Even Craig McLuckie, one of Kubernetes' original developers, got in on the "boring" discussion, tweeting, "Docker must be allowed to innovate and profit (they have legitimately done amazing work), but we need boring core infrastructure today."
One of first lights signaling calmer seas for container traffic came after CoreOS's introduction of rkt during DockerCon in Amsterdam. The following June, at the next DockerCon in San Francisco, a consortium consisting of the Linux Foundation, Google, Docker, CoreOS, Red Hat, IBM and others announced the formation of the Open Container Initiative to relieve tensions and establish standards so that different companies' products work and play well with others.
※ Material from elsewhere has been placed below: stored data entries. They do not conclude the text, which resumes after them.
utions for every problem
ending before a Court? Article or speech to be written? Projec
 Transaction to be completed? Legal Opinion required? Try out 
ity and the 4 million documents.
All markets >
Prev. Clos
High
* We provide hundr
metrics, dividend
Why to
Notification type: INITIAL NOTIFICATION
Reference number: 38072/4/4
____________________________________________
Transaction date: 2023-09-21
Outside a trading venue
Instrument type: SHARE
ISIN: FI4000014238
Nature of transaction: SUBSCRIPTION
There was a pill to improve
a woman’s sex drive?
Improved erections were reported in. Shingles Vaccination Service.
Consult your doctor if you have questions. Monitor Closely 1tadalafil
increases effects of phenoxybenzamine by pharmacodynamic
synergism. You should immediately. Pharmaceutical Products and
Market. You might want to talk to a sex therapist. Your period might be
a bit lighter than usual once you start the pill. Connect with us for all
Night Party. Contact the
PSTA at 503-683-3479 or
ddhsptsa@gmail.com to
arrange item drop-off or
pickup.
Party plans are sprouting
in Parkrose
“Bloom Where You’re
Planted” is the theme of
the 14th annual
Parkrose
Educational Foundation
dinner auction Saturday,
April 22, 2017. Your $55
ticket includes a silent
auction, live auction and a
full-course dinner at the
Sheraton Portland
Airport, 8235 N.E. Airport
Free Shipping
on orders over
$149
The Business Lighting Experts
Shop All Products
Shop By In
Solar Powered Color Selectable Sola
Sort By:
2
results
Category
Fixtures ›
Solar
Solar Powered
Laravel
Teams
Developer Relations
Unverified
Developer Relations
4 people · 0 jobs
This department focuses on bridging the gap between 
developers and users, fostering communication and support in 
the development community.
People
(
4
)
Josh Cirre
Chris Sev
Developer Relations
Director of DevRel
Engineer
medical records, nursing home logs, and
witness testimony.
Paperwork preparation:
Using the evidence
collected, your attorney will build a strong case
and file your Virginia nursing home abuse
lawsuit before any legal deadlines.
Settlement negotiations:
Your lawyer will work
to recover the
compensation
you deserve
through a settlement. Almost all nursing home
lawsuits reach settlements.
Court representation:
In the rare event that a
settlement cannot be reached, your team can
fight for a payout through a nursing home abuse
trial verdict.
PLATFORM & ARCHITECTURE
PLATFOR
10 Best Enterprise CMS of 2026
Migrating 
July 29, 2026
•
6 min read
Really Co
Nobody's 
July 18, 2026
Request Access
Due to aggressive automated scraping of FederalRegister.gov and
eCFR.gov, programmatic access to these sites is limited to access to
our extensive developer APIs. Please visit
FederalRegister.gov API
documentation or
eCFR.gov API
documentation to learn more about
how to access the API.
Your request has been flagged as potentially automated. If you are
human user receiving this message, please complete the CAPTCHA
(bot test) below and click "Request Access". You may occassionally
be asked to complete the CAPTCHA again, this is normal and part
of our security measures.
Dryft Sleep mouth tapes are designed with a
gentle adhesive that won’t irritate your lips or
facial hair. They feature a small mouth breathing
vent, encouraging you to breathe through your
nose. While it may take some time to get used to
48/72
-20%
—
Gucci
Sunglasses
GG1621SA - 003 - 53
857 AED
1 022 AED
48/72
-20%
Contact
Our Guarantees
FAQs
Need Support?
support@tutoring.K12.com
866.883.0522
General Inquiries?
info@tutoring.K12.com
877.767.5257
As for forking Docker, cooler heads prevailed. According to Estes, this led to "several levelheaded people very well known in the industry saying, 'This is not time to fork Docker. This is not time to talk about taking control. Let's think through how we can use the open source foundations and the players that are already in place to see how we can solve some of these tensions.'"
In other words, the Cloud Native Computing Foundation ended up not being used as a device to fragment containers, but as a unifying force.
These days, the waters around the docks are relatively calm. All of the various players in the container game have learned that they basically all share the same goals. Hopefully everyone paid attention and container history won't repeat itself.
Phil Estes will be on a keynote panel at this year's Container World at the Santa Clara Convention Center in Santa Clara, California. The discussion, "Future View--What Will the Container Landscape Look Like in 5 Years," will take place on Wednesday, February 28 at 9 a.m.